Object Detection Example, Input image preprocessing
In the Object Detection Example, an image preprocessing step is executed before feeding the image tensor to the network. I guess that the image is preprocessed in such a way:
- Scale the image to 244 x 244 pixel
- Each byte of RGB is substracted by a mean value of 117 (The code for pre-processing is defined in ImageUtil.cs).
But in the official notebook example from Tensorflow Object Detection (object_detection_tutorial.ipynb), the image is simply reshaped to (1,W,H,3) before feeding to the network for inference. No scaling or mean subtraction is performed.
For curiosity, I made a new CreateTensorFromImageFile2 function as follows:
public static unsafe TFTensor CreateTensorFromImageFile2(string inputFileName, TFDataType destinationDataType = TFDataType.Float)
{
Bitmap bitmap = new Bitmap(inputFileName);
BitmapData data = bitmap.LockBits(new Rectangle(0, 0, bitmap.Width, bitmap.Height), ImageLockMode.ReadOnly, PixelFormat.Format24bppRgb);
var matrix = new byte[1, bitmap.Height, bitmap.Width, 3];
byte* scan0 = (byte*)data.Scan0.ToPointer();
for (int i = 0; i < data.Height; ++i)
{
for (int j = 0; j < data.Width; ++j)
{
byte* pixelData = scan0 + i * data.Stride + j * 3;
matrix[0, i, j, 0] = pixelData[0];
matrix[0, i, j, 1] = pixelData[1];
matrix[0, i, j, 2] = pixelData[2];
}
}
bitmap.UnlockBits(data);
TFTensor tensor = matrix;
return tensor;
}
To my surprise, the output of the new method seems to be a little better than the original one. I attached below 2 outputs for reference.
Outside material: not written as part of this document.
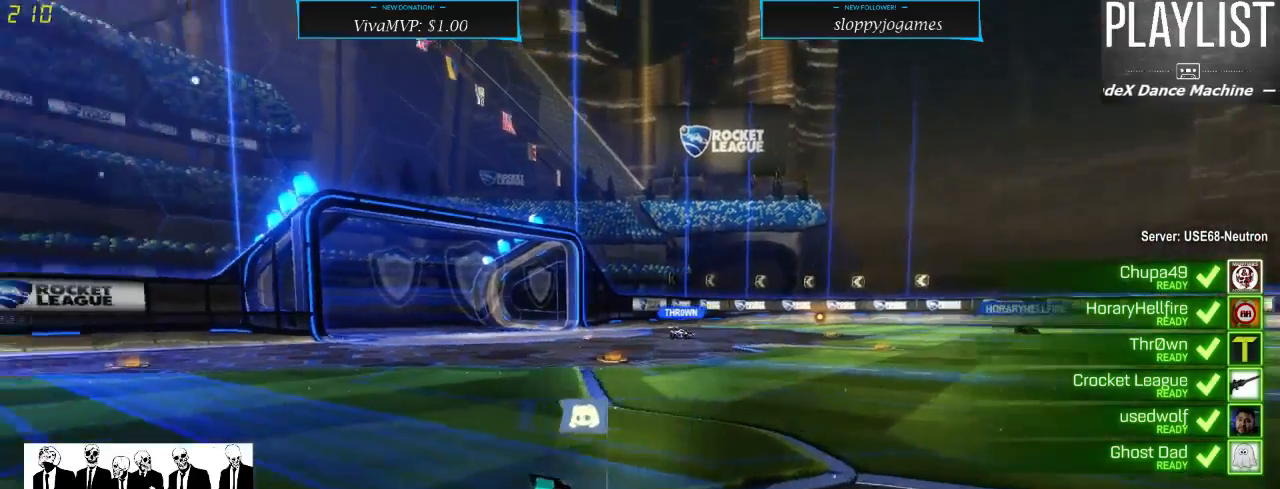
{"dt_ms": 500, "buttons": [], "left_stick": "center", "right_stick": "center", "events": [[33, "right_stick", "center"]]}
The 1st one is from the original example, and the 2nd one used the new CreateTensorFromImageFile2 function to load image as tensor.
EDIT: I tried the original tensorflow object detection api, and the result is MUCH better than the previous 2. I attach the result below. I think that the difference might not rely on the image preprocessing, but something else.

Has anybody encountered this problem ?
I think I found the problem. The bitmap is encoded as BGR while I retrieve the value as RGB. So the correct code snippet is:
matrix[0, i, j, 0] = pixelData[2];
matrix[0, i, j, 1] = pixelData[1];
matrix[0, i, j, 2] = pixelData[0];
Now the result look congruent to the original tensorflow notebook result:

Many thanks @captainst , I can confirm that this worked for me too.
@captainst, good job! This really increase accuracy!